Lord Boyd of Duncansby: My Lords, it may be my fault, but I fail to understand the noble Lord’s point about the approval of the House of Commons. The Bill sets out in clear detail the way in which the national policy statements must be arrived at. I understand the noble Lord to say that if there was a flaw in the procedure, that could not be challenged in court if it had been approved by the House of Commons. I do not understand that. I understand the noble Lord’s concerns about judicial review, but I do not see the argument that this will avoid judicial review.

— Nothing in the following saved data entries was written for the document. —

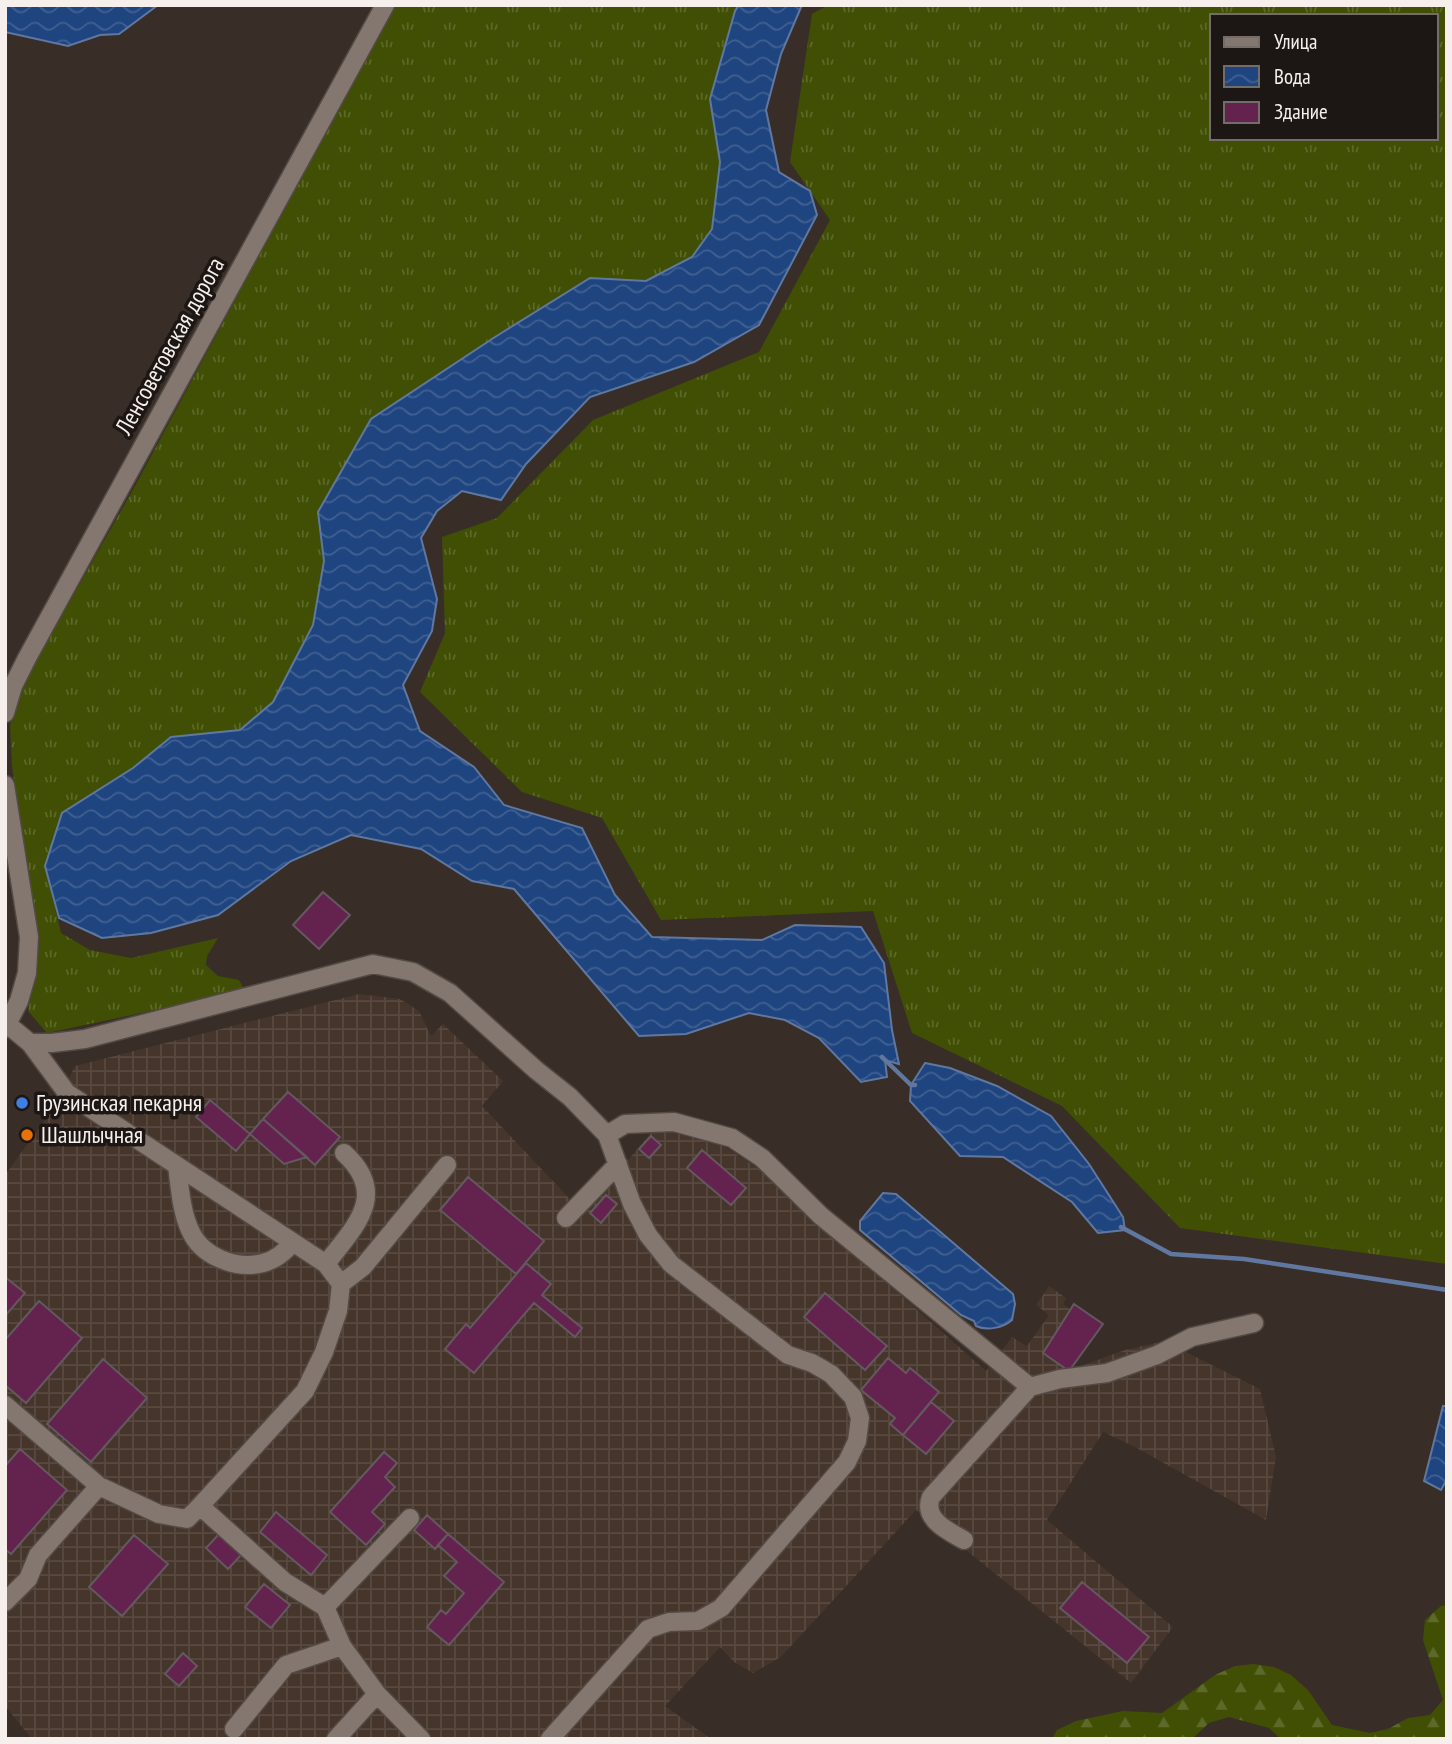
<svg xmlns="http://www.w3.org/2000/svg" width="1452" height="1744" viewBox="0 0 1452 1744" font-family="'PT Sans Narrow',sans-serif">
	<defs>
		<pattern id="industrial-grid" width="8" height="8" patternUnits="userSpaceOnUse" patternTransform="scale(1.75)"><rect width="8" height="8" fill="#46352b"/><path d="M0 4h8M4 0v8" fill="none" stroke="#584940"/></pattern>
		<pattern id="grass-tufts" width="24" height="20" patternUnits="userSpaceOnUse" patternTransform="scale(1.75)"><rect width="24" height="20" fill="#404f04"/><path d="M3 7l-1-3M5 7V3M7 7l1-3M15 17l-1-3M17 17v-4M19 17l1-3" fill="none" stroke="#5c6929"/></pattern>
		<pattern id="forest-firs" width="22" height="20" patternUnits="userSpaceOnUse" patternTransform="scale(1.75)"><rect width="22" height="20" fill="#404f04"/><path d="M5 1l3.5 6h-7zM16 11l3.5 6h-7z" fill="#5c6929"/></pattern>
		<pattern id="water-waves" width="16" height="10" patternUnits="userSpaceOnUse" patternTransform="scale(1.75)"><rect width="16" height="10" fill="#1f4580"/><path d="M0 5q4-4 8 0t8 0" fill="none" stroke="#406092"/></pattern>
	</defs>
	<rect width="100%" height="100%" fill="#382d27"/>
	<path fill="url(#industrial-grid)" d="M359,994L400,999L419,1011L431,1036L443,1024L503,1081L482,1106L583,1213L651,1133L678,1131L719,1143L760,1170L986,1371L1012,1337L1027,1346L1049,1315L1036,1305L1049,1286L1066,1298L1063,1304L1070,1309L1074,1304L1103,1324L1070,1370L1125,1350L1181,1337L1184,1351L1260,1389L1276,1457L1266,1520L1135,1447L1103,1432L1047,1520L1173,1627L1131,1683L916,1510L781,1657L753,1673L734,1662L720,1647L665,1706L711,1739H32L5,1706V1175L55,1106L75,1066Z"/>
	<path fill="url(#grass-tufts)" fill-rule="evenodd" d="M394,5H739L735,11L710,99L720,162L712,229L692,257L646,281L589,278L495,337L371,419L318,512L324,561L313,625L273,702L240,730L171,737L133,768L62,813L45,866L61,933L90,950L131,958L218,938L207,956L206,965L218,976L239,980L245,991L47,1033L28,1011L36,972L38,935L12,767L10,725L19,697L39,656L135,486Z
		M828,5H1447V1264L1180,1228L1062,1106L912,1033L873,911L661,920L602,818L522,792L420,692L445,633L442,537L497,518L593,420L759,352L830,220L790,162L812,14ZM1212,16H1436V138H1212Z"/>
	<path fill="url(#forest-firs)" d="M1447,1605V1739H1281L1269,1728L1229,1717L1209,1723L1192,1739H1052L1057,1730L1076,1721L1123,1711L1162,1713L1215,1675L1235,1666L1254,1664L1274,1667L1291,1675L1308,1690L1332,1725L1370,1733L1388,1729L1408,1718L1430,1715L1443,1700L1423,1640L1425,1620L1441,1606Z"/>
	<path fill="url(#water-waves)" stroke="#6078a0" stroke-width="2" d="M5,5H158L119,34L100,35L68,46L5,32Z
		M739,5H802L781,54L766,110L779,172L810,191L817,215L759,325L694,362L590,397L526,464L501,500L462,491L437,511L421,538L437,599L432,631L403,685L420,731L474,767L504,805L582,828L615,895L652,937L762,940L795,925L861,927L884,963L892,1030L899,1064L885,1060L887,1077L861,1082L819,1038L785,1020L749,1013L686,1034L639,1036L514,889L472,881L421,849L351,835L291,861L218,915L151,933L102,938L59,918L45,866L62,813L133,768L171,737L240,730L273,702L313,625L324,561L318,512L371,419L495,337L590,278L646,281L692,257L712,229L720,162L710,99L735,11Z
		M925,1063L950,1068L997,1086L1051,1116L1089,1164L1123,1217L1125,1230L1098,1233L1072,1202L1003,1157L960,1156L910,1101L911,1085Z
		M883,1193L896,1194L1013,1294L1015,1304L1012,1320C1003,1328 987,1331 976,1326L974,1321L961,1315L860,1230V1221Z
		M1443,1406H1447V1479L1441,1490L1424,1481Z"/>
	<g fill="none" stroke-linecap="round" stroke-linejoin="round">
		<path stroke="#6078a0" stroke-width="4.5" d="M882,1057L911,1085H915
			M1121,1227L1171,1254L1244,1259L1447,1290"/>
	</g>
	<path fill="#64234f" stroke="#64585f" stroke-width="2" d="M323,892L350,915L319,949L293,925Z
		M288,1092L340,1137L315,1165L263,1119Z
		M210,1100L250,1134L236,1151L196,1117Z
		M263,1119L307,1157L284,1164L250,1134Z
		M651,1136L661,1145L649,1158L639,1149Z
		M702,1150L746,1188L731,1205L687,1168Z
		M468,1177L544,1241L516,1274L440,1210Z
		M606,1195L617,1204L601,1223L590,1213Z
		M526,1263L551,1284L542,1295L582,1328L575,1337L534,1303L474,1373L445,1349L466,1324L470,1328Z
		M5,1277L25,1293L5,1316Z
		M825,1293L887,1346L865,1370L804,1317Z
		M39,1301L82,1338L26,1403L5,1385V1340Z
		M1074,1304L1103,1324L1069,1371L1043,1353Z
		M888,1358L906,1373L910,1368L939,1392L903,1435L890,1424L895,1418L861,1390Z
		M103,1359L147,1398L91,1462L47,1424Z
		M931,1402L954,1421L926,1454L903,1435Z
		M20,1449L67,1490L11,1554L5,1549V1466Z
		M384,1452L397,1463L385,1477L395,1487L372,1512L385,1524L366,1545L330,1512Z
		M276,1512L327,1555L311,1575L260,1532Z
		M427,1515L448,1534L435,1549L414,1530Z
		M221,1532L243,1553L228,1569L206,1548Z
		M448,1534L504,1582L449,1645L427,1627L441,1610L446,1614L464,1593L444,1576L457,1562L438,1545Z
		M134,1535L168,1564L122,1616L89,1587Z
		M1082,1582L1149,1637L1127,1663L1060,1608Z
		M264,1584L290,1605L271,1628L245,1607Z
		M183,1653L197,1666L179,1686L165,1674Z"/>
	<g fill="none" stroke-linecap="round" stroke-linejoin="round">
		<g stroke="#534a45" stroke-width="21">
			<path id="minor" d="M5,713L13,686L27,658L385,5
				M5,785L29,937L27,973L19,1001L5,1028
				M7,1024L30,1043L67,1093L326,1264L341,1284L338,1311L324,1352L305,1391L200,1506L285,1582L325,1607L342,1646L377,1694L421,1739
				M30,1043H52L85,1039L373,964L413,972L450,993L536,1070L570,1097L607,1135L632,1204L648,1235L671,1264L788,1355L812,1363L831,1374L853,1397L860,1418L857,1441L847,1462L721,1608L698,1621L669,1622L648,1629L550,1739
				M607,1135L625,1124L674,1122L732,1138L762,1158L821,1216L1030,1387
				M177,1166C180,1187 181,1211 190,1230C201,1256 235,1270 263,1263C276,1260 285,1252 293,1242
				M566,1218L618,1164
				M326,1264C354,1227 390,1195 344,1153
				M341,1284L363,1267L447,1165
				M5,1405L99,1486L159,1514L187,1519L200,1506
				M964,1540C948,1531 922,1519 931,1497L1030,1387L1060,1379L1107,1373L1157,1355L1192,1337L1254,1323
				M5,1602L28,1579L38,1555L99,1486
				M325,1607L410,1518
				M234,1729L286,1665L342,1646
				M336,1739L377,1694"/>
		</g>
		<use href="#minor" stroke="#83776f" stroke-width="18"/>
	</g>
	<circle fill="#3f7fe0" stroke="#1c1714" stroke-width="2.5" cx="22" cy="1103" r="7"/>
	<circle fill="#e8710a" stroke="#1c1714" stroke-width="2.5" cx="27" cy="1135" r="7"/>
	<g text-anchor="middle" stroke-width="7" stroke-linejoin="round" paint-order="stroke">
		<g font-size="24" fill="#f6efeb" stroke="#1c1714">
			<text transform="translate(170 346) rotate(-61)" y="8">Ленсоветовская дорога</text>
		</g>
		<g font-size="24" fill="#f6efeb" stroke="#1c1714" text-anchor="start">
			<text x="36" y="1111">Грузинская пекарня</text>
			<text x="41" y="1143">Шашлычная</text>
		</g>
	</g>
	<rect width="1452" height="1744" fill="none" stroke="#f6efeb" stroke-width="14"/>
	<rect x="1210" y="14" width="228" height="126" fill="#1c1714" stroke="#736d6a" stroke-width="2"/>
	<rect x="1224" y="37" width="35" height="10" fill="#83776f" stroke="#736d6a" stroke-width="2"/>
	<text x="1274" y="49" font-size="21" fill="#f6efeb">Улица</text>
	<rect x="1224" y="66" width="35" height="21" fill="url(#water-waves)" stroke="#736d6a" stroke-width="2"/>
	<text x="1274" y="84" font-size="21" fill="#f6efeb">Вода</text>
	<rect x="1224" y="102" width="35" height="21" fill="#64234f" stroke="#736d6a" stroke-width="2"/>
	<text x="1274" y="119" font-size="21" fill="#f6efeb">Здание</text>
</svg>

Lord Jenkin of Roding: My Lords, if I did not make myself clear, it is because I feel very strongly on these matters. Perhaps I should have taken more time to prepare my remarks, but yesterday I was dealing with the Energy Bill and one does not have time to do everything. The point is that a court would challenge even an Act of Parliament if it turned out to be, for instance, contrary to European law. That is why we have a statement at the beginning of every Bill stating that it is compliant with the European Convention on Human Rights. Similarly, there have been cases, but they were special cases. The courts will not seek to challenge a decision of Parliament which was enshrined in a vote of both Houses. Judges would be exceedingly slow to do that, whereas they have shown themselves to be readily—I have quoted the figures—willing to challenge decisions by Ministers. If this is left as a ministerial decision rather than a parliamentary vote, my guess is that it will run into difficulty with the courts in a way that it would not if it had been approved by affirmative resolution in both Houses.